秋風が身に染みる。じんじんする。それは冷たい風のせいではなく、気持ちのせいなのかもしれない。
マフラーに顔を埋めて、早足に街中を歩いた。何者でもない私を、誰も気にも留めない。私は街に埋もれていた。
川を一望できる橋のそばまで来て、足を止めた。夕焼けに染められた水面のきらめきは、やけにチープに見える。柵に寄りかかって、バッグから紙束を取り出した。一枚、二枚、三枚、四枚……
一枚ずつ細かくちぎって、川に放った。取るに足らないものたちは、あっけなく舞い散って、川の流れに呑み込まれていった。とうとう最後の一枚――今朝、ポストに投函されていたものも、私の手を離れて消えていく。
――このオーディションに受からなかったらやめると、決めていた。地元に帰って、現実に帰ると。
これで清算は終わった。未練はない。私は「声優志望」という、人に大声で言うには無謀すぎて恥ずかしい夢から、降りる。飛び降りる。
「あー! 飛び降りちゃダメだよー!」
突如、素っ頓狂な声が上がったかと思うと、私の右手が強く引かれた。びくりと震えて振り返ると、知らない男が肩で息をしていた。
「は……なに、離して」
「ダメだよ、離したら飛び降りるでしょ?」
長い前髪で隠れた片目。ブカブカの黒Tに、ジーンズ。そして背中に背負ったギターケース。

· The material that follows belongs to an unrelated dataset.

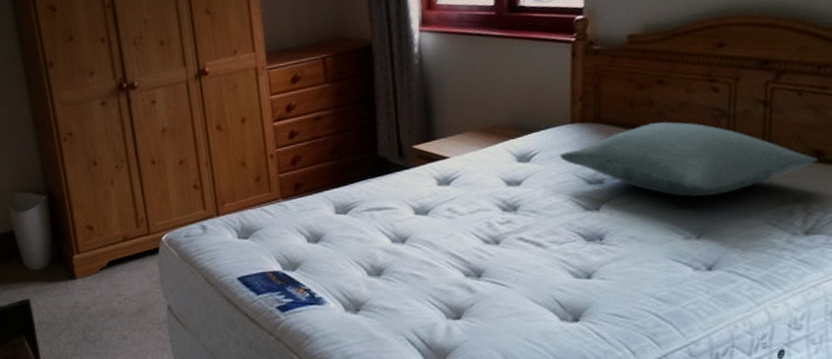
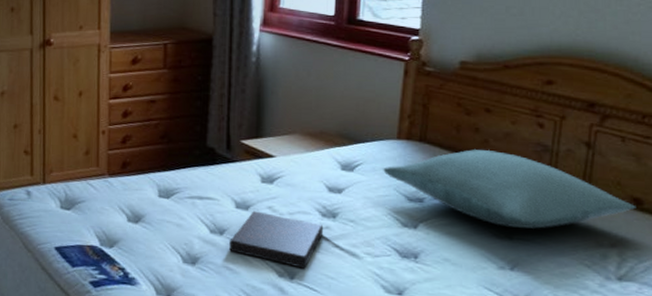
book: none [412,214,506,266] -> present [229,211,324,269]

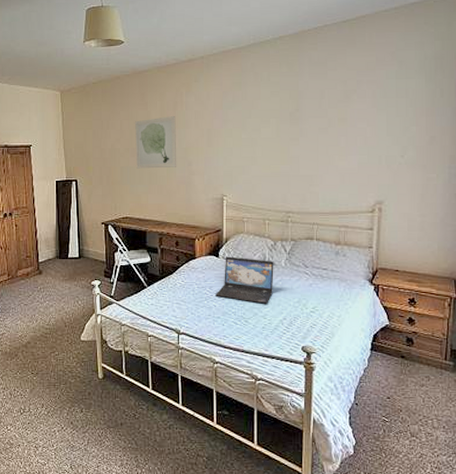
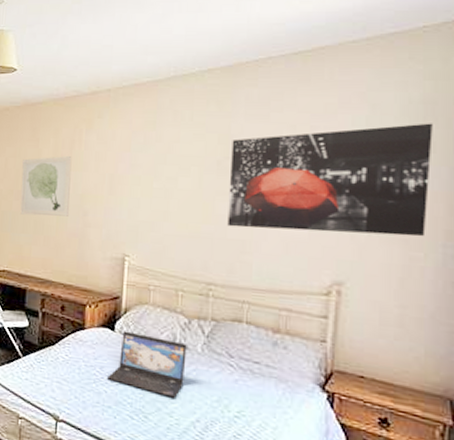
wall art: none [299,74,441,165] -> present [227,123,433,237]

バンドマンらしき男は、そのいかつい恰好とは裏腹に愛嬌のある顔つきを曇らせて、私に訴えかけてきた。小さな垂れ目には、焦りがにじんで見える。
「降りないから」
「ほんと?」
「ほんと。もう降りたし」
「え? どこから?」
「夢から」
「……夢?」
「うん」
夢という言葉の、ふわふわとしたおぼつかない語感に、不思議な感覚を覚えた。この言葉を声に出して言うのは、思えばかなり久しぶりのような気がする。
私の手をやっと離したお人よしのバンドマンは、柵に手を掛けて、川をのぞき込んだ。
「おれ、てっきり川に飛び込もうとしてたのかと思ったよ。何か落としてたから、拾いに行こうとしてるのかなって」
「落としてないよ。捨てたの」
「何を捨てたの?」
「夢」
片方しか見えない眉が、ぎゅっとひそめられた。そして、男はひどく真面目な口振りで、
「公共の川にものを捨てるのは、よくないよ」
と、私を咎めた。そこか。いや、確かにその通りだけれど、もっと他に言うことはなかったのか。
「うん、捨てるのは、やっぱりよくない。今から拾いに行こうよ」
「無理だよ」
「なんで?」
「バラバラにちぎっちゃったもん。もう手遅れ、拾えない」
夢は、一度捨てたらおしまいなのだ。いまさらかき集めて拾っても、もとの純粋な形には戻らない。
片方しか見えない眉が、今度はへにゃりと困った形になった。男はしばらく、「あー」だの「うー」だの、意味をなさない呻き声をもらしていた。
「……夢を捨てて、君はこれからどうするの?」
「別に。現実に帰るだけよ」
「えー、ほんとにやめちゃうの?」
「私が何を捨てても拾っても、あんたには関係なくない?」
「関係なくないよ! 誰かに夢を届けるのが、俺の夢だもん」
男はくるりとその場で回って、黒いギターケースを揺らして見せた。男とまっすぐに目が合った時、黒い瞳が夕日に反射して、直視できないくらいに眩しかった。
「よし。よしよし。わかったよ。じゃあこうしよう」
「何」
「今から俺が夢を提供するからさ、それを代わりに持っていってよ!」
そう言うが否や、男はケースをコンクリートの上に置いて、ギターを取り出した。
何それ。意味わかんないんですけど。あんたがただ歌いたいだけじゃない。
男は歌いだした。日はいつの間にか落ちて、星のない都会の空は、街の光で明るんでいる。ところどころ音が外れている、なんの捻りもない歌だった。
最後のフレーズまで歌い終えた男は、嬉々として私に感想を求めた。私は答えた。
「へたくそ」
小さく笑みをこぼす。そういえば、私は今日、初めて笑った。